Afrique - Tanzanie : le pragmatisme au service d'une idéologie originale - Les thèmes développés par le président Mitterrand en Afrique
De tous les pays africains colonisés par les Britanniques, la Tanzanie est le moins connu de l’opinion française, le moins anglicisé et le plus sensible aux conditions d’un socialisme africain qui trouve sa substance non seulement dans les traditions coutumières mais encore dans les théories d’importants économistes français. Pour M. Nyerere, le développement n’a pas seulement pour but de parvenir à équilibrer les échanges, mais il vise à construire une société plus juste et à promouvoir l’esprit national à partir de la reconnaissance de la personnalité particulière du pays.
L’un des États les plus peuplés d’Afrique avec près de 15 millions d’habitants, la Tanzanie connaît cette particularité de ne posséder aucune ethnie dominante et d’être formée de 126 petites tribus à la recherche d’une identité commune. Colonisée d’abord par l’Allemagne, puis placée sous la tutelle de la Grande-Bretagne, elle a eu, moins que d’autres, l’occasion d’adopter une culture étrangère et a dû trouver en elle-même les sources de son évolution culturelle ; sa fédération avec Zanzibar, qui compte moins d’un demi-million d’habitants mais qui appartient depuis des siècles au monde musulman et à l’ensemble économique proche-oriental, a augmenté la volonté de ses élites de créer une personnalité originale.

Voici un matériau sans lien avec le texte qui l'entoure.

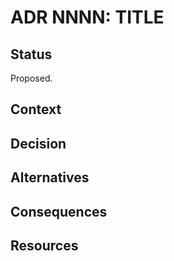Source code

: # ADR NNNN: TITLE

<!-- These documents have names that are short noun phrases. -->

## Status

<!-- A decision **MAY** be "proposed" if the project stakeholders haven't decided on it yet, "accepted" once it is agreed, or "rejected" if not. If a later ADR changes or reverses a decision, it may be marked as "deprecated" or "superseded" with a reference to its replacement. -->

Proposed.

## Context

<!-- This section describes the forces at play, including technological, political, social, and project local. These forces are probably in tension, and should be called out as such. The language in this section is value-neutral. It is simply describing facts. -->

## Decision

<!-- This section describes our response to these forces. It is stated in full sentences, with active voice. "We **MUST** …" -->

## Alternatives

<!-- This section describes **considered** alternatives to the _decision_. Each _alternative_ **MUST** have a **Verdict** specifying the reason it was not choosen. -->

## Consequences

<!-- This section describes the resulting context, after applying the _decision_. All consequences should be listed here, not just the "positive" ones. A particular decision may have positive, negative, and neutral consequences, but all of them affect the team and project in the future. -->

## Resources

<!-- This section lists references, sources, or further reading recommendations that were used to form the _decision_ or provide an additional context. -->
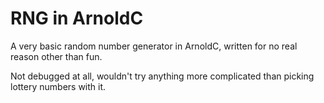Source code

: # RNG in ArnoldC

A very basic random number generator in ArnoldC, written for no real reason
other than fun. 

Not debugged at all, wouldn't try anything more complicated than picking
lottery numbers with it. 


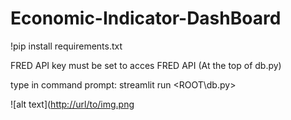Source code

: # Economic-Indicator-DashBoard

!pip install requirements.txt

FRED API key must be set to acces FRED API (At the top of db.py)

type in command prompt:
streamlit run <ROOT\db.py>

![alt text]([http://url/to/img.png](https://cdn.discordapp.com/attachments/478704289414381597/1112523084088475768/image.png)
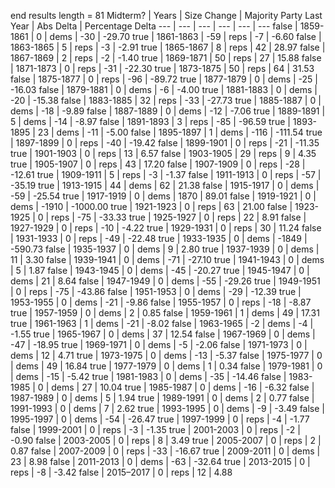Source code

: end results length = 81
Midterm? | Years | Size Change | Majority Party Last Year | Abs Delta | Percentage Delta
--- | --- | --- | --- | --- | ---
false | 1859-1861 | 0 | dems | -30 | -29.70
true | 1861-1863 | -59 | reps | -7 | -6.60
false | 1863-1865 | 5 | reps | -3 | -2.91
true | 1865-1867 | 8 | reps | 42 | 28.97
false | 1867-1869 | 2 | reps | -2 | -1.40
true | 1869-1871 | 50 | reps | 27 | 15.88
false | 1871-1873 | 0 | reps | -31 | -22.30
true | 1873-1875 | 50 | reps | 64 | 31.53
false | 1875-1877 | 0 | reps | -96 | -89.72
true | 1877-1879 | 0 | dems | -25 | -16.03
false | 1879-1881 | 0 | dems | -6 | -4.00
true | 1881-1883 | 0 | dems | -20 | -15.38
false | 1883-1885 | 32 | reps | -33 | -27.73
true | 1885-1887 | 0 | dems | -18 | -9.89
false | 1887-1889 | 0 | dems | -12 | -7.06
true | 1889-1891 | 5 | dems | -14 | -8.97
false | 1891-1893 | 3 | reps | -85 | -96.59
true | 1893-1895 | 23 | dems | -11 | -5.00
false | 1895-1897 | 1 | dems | -116 | -111.54
true | 1897-1899 | 0 | reps | -40 | -19.42
false | 1899-1901 | 0 | reps | -21 | -11.35
true | 1901-1903 | 0 | reps | 13 | 6.57
false | 1903-1905 | 29 | reps | 9 | 4.35
true | 1905-1907 | 0 | reps | 43 | 17.20
false | 1907-1909 | 0 | reps | -28 | -12.61
true | 1909-1911 | 5 | reps | -3 | -1.37
false | 1911-1913 | 0 | reps | -57 | -35.19
true | 1913-1915 | 44 | dems | 62 | 21.38
false | 1915-1917 | 0 | dems | -59 | -25.54
true | 1917-1919 | 0 | dems | 1870 | 89.01
false | 1919-1921 | 0 | dems | -1910 | -1000.00
true | 1921-1923 | 0 | reps | 63 | 21.00
false | 1923-1925 | 0 | reps | -75 | -33.33
true | 1925-1927 | 0 | reps | 22 | 8.91
false | 1927-1929 | 0 | reps | -10 | -4.22
true | 1929-1931 | 0 | reps | 30 | 11.24
false | 1931-1933 | 0 | reps | -49 | -22.48
true | 1933-1935 | 0 | dems | -1849 | -590.73
false | 1935-1937 | 0 | dems | 9 | 2.80
true | 1937-1939 | 0 | dems | 11 | 3.30
false | 1939-1941 | 0 | dems | -71 | -27.10
true | 1941-1943 | 0 | dems | 5 | 1.87
false | 1943-1945 | 0 | dems | -45 | -20.27
true | 1945-1947 | 0 | dems | 21 | 8.64
false | 1947-1949 | 0 | dems | -55 | -29.26
true | 1949-1951 | 0 | reps | -75 | -43.86
false | 1951-1953 | 0 | dems | -29 | -12.39
true | 1953-1955 | 0 | dems | -21 | -9.86
false | 1955-1957 | 0 | reps | -18 | -8.87
true | 1957-1959 | 0 | dems | 2 | 0.85
false | 1959-1961 | 1 | dems | 49 | 17.31
true | 1961-1963 | 1 | dems | -21 | -8.02
false | 1963-1965 | -2 | dems | -4 | -1.55
true | 1965-1967 | 0 | dems | 37 | 12.54
false | 1967-1969 | 0 | dems | -47 | -18.95
true | 1969-1971 | 0 | dems | -5 | -2.06
false | 1971-1973 | 0 | dems | 12 | 4.71
true | 1973-1975 | 0 | dems | -13 | -5.37
false | 1975-1977 | 0 | dems | 49 | 16.84
true | 1977-1979 | 0 | dems | 1 | 0.34
false | 1979-1981 | 0 | dems | -15 | -5.42
true | 1981-1983 | 0 | dems | -35 | -14.46
false | 1983-1985 | 0 | dems | 27 | 10.04
true | 1985-1987 | 0 | dems | -16 | -6.32
false | 1987-1989 | 0 | dems | 5 | 1.94
true | 1989-1991 | 0 | dems | 2 | 0.77
false | 1991-1993 | 0 | dems | 7 | 2.62
true | 1993-1995 | 0 | dems | -9 | -3.49
false | 1995-1997 | 0 | dems | -54 | -26.47
true | 1997-1999 | 0 | reps | -4 | -1.77
false | 1999-2001 | 0 | reps | -3 | -1.35
true | 2001-2003 | 0 | reps | -2 | -0.90
false | 2003-2005 | 0 | reps | 8 | 3.49
true | 2005-2007 | 0 | reps | 2 | 0.87
false | 2007-2009 | 0 | reps | -33 | -16.67
true | 2009-2011 | 0 | dems | 23 | 8.98
false | 2011-2013 | 0 | dems | -63 | -32.64
true | 2013-2015 | 0 | reps | -8 | -3.42
false | 2015–2017 | 0 | reps | 12 | 4.88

À son indépendance, la Tanzanie était le pays le moins scolarisé d’Afrique avec 40 % de la population dont seulement 8 % poursuivaient des études au-delà du primaire ; de plus, quatre différents systèmes d’enseignement, réservés respectivement aux Européens, aux Indiens, aux Arabes et aux Africains, augmentaient la confusion, mais ont permis d’inventer un système original qui pût s’appliquer à toutes ces catégories humaines sans imposer une formation conçue par un peuple étranger ; d’où, naturellement, une plus grande facilité de diffusion d’une conscience nationale.
L’adoption, en 1967, du swahili comme langue officielle, dont l’usage avait envahi insensiblement tout le territoire durant la colonisation britannique, et surtout la création d’un Institut de recherches sur cette langue vernaculaire, organisme chargé d’en fixer la grammaire et de créer un vocabulaire scientifique, constituèrent une véritable révolution culturelle que ne connut aucun autre pays d’Afrique et qui fut l’œuvre personnelle du Mwalimu Nyerere (« maître d’école » en Swahili).